Création sonore Xavier Jolly, création lumière Jean-Pascal Pracht, création vidéo Carl Carniato, électronique
Du samedi 8 au samedi 22 mars, du mardi au samedi de 16 à 19 h (jusqu'à 22 h les soirs de spectacle) en accès libre (mais sur réservation) dans le cadre du Festival Marto dans les halls du Théâtre des Gémeaux de Sceaux - 46 avenue Georges Clemenceau.

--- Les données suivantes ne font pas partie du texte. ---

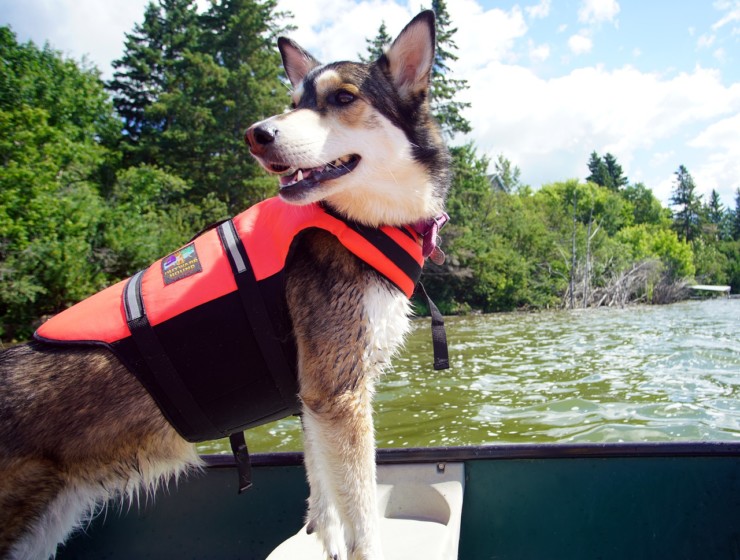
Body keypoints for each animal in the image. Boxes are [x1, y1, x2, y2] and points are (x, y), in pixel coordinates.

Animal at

Puis au Théâtre du Rond-Point, du 28 mars au 13 avril
Ensuite, au Théâtre Tandem Arras Douai du 22 avril au 18 mai, au Musée de l’hydraviation de Biscarosse du 29 mai au 30 juin, dans la salle d'embarquement de l'Aéroport de Toulouse du 7 au 27 juillet, au ChapitO de Bègles (33) du 22 septembre au 5 octobre, au Théâtre de la Passerelle de Saint-Brieuc du 13 au 31 octobre, au Théâtre des Quinconces du Mans du 6 au 30 novembre, à la Scène nationale du Sud Aquitain d'Anglet du 21 mars au 12 avril, au Théâtre Le Manège de Maubeuge du 12 au 31 mai, au Théâtre de l’Agora de Boulazac (24) du 18 septembre au 12 octobre 2026. Mais aussi dans le lobby rénové du Théâtre National de Saint-Quentin-en-Yvelines (TNSQY) lorsque sa rénovation sera achevée.